== Dataset records ==

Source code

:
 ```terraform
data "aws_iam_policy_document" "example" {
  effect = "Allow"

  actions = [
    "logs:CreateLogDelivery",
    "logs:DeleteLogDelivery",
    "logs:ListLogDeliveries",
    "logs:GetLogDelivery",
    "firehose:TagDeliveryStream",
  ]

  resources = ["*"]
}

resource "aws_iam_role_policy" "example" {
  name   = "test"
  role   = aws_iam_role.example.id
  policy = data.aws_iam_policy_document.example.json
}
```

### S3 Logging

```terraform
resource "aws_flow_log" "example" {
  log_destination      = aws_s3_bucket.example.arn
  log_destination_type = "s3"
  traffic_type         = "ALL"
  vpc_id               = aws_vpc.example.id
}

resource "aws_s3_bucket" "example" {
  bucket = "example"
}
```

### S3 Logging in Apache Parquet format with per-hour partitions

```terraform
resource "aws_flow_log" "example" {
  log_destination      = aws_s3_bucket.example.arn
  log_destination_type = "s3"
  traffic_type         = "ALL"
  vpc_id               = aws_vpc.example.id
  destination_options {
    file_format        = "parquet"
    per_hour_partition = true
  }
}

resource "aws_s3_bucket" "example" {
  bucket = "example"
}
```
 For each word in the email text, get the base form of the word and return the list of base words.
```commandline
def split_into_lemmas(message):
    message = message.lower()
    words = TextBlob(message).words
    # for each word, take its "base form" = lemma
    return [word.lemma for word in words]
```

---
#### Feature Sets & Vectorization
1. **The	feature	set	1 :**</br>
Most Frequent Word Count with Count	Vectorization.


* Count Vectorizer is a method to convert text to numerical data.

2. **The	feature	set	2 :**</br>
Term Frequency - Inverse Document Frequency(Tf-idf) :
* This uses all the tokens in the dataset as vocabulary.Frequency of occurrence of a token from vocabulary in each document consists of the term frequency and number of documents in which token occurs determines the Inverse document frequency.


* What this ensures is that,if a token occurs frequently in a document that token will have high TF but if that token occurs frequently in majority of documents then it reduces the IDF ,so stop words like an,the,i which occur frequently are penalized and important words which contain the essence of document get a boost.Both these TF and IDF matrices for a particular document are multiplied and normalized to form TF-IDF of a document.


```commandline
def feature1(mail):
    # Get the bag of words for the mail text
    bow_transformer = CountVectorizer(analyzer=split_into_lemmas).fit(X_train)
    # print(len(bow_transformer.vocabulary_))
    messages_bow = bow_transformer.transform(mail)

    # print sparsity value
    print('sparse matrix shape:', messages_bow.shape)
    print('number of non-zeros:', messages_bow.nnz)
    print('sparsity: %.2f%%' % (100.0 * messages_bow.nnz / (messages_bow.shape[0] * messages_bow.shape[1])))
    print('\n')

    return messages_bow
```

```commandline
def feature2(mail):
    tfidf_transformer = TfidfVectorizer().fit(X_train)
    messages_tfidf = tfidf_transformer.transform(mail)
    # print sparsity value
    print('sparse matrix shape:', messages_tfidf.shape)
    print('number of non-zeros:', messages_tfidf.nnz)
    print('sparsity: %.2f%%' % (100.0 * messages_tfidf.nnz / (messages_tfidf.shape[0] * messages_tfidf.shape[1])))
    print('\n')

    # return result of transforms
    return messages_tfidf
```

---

===

> [Exercise directions]: Whatever appears in the listing above, write it down again exactly.

> [Output for this task]:
Source code

:
 ```terraform
data "aws_iam_policy_document" "example" {
  effect = "Allow"

  actions = [
    "logs:CreateLogDelivery",
    "logs:DeleteLogDelivery",
    "logs:ListLogDeliveries",
    "logs:GetLogDelivery",
    "firehose:TagDeliveryStream",
  ]

  resources = ["*"]
}

resource "aws_iam_role_policy" "example" {
  name   = "test"
  role   = aws_iam_role.example.id
  policy = data.aws_iam_policy_document.example.json
}
```

### S3 Logging

```terraform
resource "aws_flow_log" "example" {
  log_destination      = aws_s3_bucket.example.arn
  log_destination_type = "s3"
  traffic_type         = "ALL"
  vpc_id               = aws_vpc.example.id
}

resource "aws_s3_bucket" "example" {
  bucket = "example"
}
```

### S3 Logging in Apache Parquet format with per-hour partitions

```terraform
resource "aws_flow_log" "example" {
  log_destination      = aws_s3_bucket.example.arn
  log_destination_type = "s3"
  traffic_type         = "ALL"
  vpc_id               = aws_vpc.example.id
  destination_options {
    file_format        = "parquet"
    per_hour_partition = true
  }
}

resource "aws_s3_bucket" "example" {
  bucket = "example"
}
```
 For each word in the email text, get the base form of the word and return the list of base words.
```commandline
def split_into_lemmas(message):
    message = message.lower()
    words = TextBlob(message).words
    # for each word, take its "base form" = lemma
    return [word.lemma for word in words]
```

---
#### Feature Sets & Vectorization
1. **The	feature	set	1 :**</br>
Most Frequent Word Count with Count	Vectorization.


* Count Vectorizer is a method to convert text to numerical data.

2. **The	feature	set	2 :**</br>
Term Frequency - Inverse Document Frequency(Tf-idf) :
* This uses all the tokens in the dataset as vocabulary.Frequency of occurrence of a token from vocabulary in each document consists of the term frequency and number of documents in which token occurs determines the Inverse document frequency.


* What this ensures is that,if a token occurs frequently in a document that token will have high TF but if that token occurs frequently in majority of documents then it reduces the IDF ,so stop words like an,the,i which occur frequently are penalized and important words which contain the essence of document get a boost.Both these TF and IDF matrices for a particular document are multiplied and normalized to form TF-IDF of a document.


```commandline
def feature1(mail):
    # Get the bag of words for the mail text
    bow_transformer = CountVectorizer(analyzer=split_into_lemmas).fit(X_train)
    # print(len(bow_transformer.vocabulary_))
    messages_bow = bow_transformer.transform(mail)

    # print sparsity value
    print('sparse matrix shape:', messages_bow.shape)
    print('number of non-zeros:', messages_bow.nnz)
    print('sparsity: %.2f%%' % (100.0 * messages_bow.nnz / (messages_bow.shape[0] * messages_bow.shape[1])))
    print('\n')

    return messages_bow
```

```commandline
def feature2(mail):
    tfidf_transformer = TfidfVectorizer().fit(X_train)
    messages_tfidf = tfidf_transformer.transform(mail)
    # print sparsity value
    print('sparse matrix shape:', messages_tfidf.shape)
    print('number of non-zeros:', messages_tfidf.nnz)
    print('sparsity: %.2f%%' % (100.0 * messages_tfidf.nnz / (messages_tfidf.shape[0] * messages_tfidf.shape[1])))
    print('\n')

    # return result of transforms
    return messages_tfidf
```

---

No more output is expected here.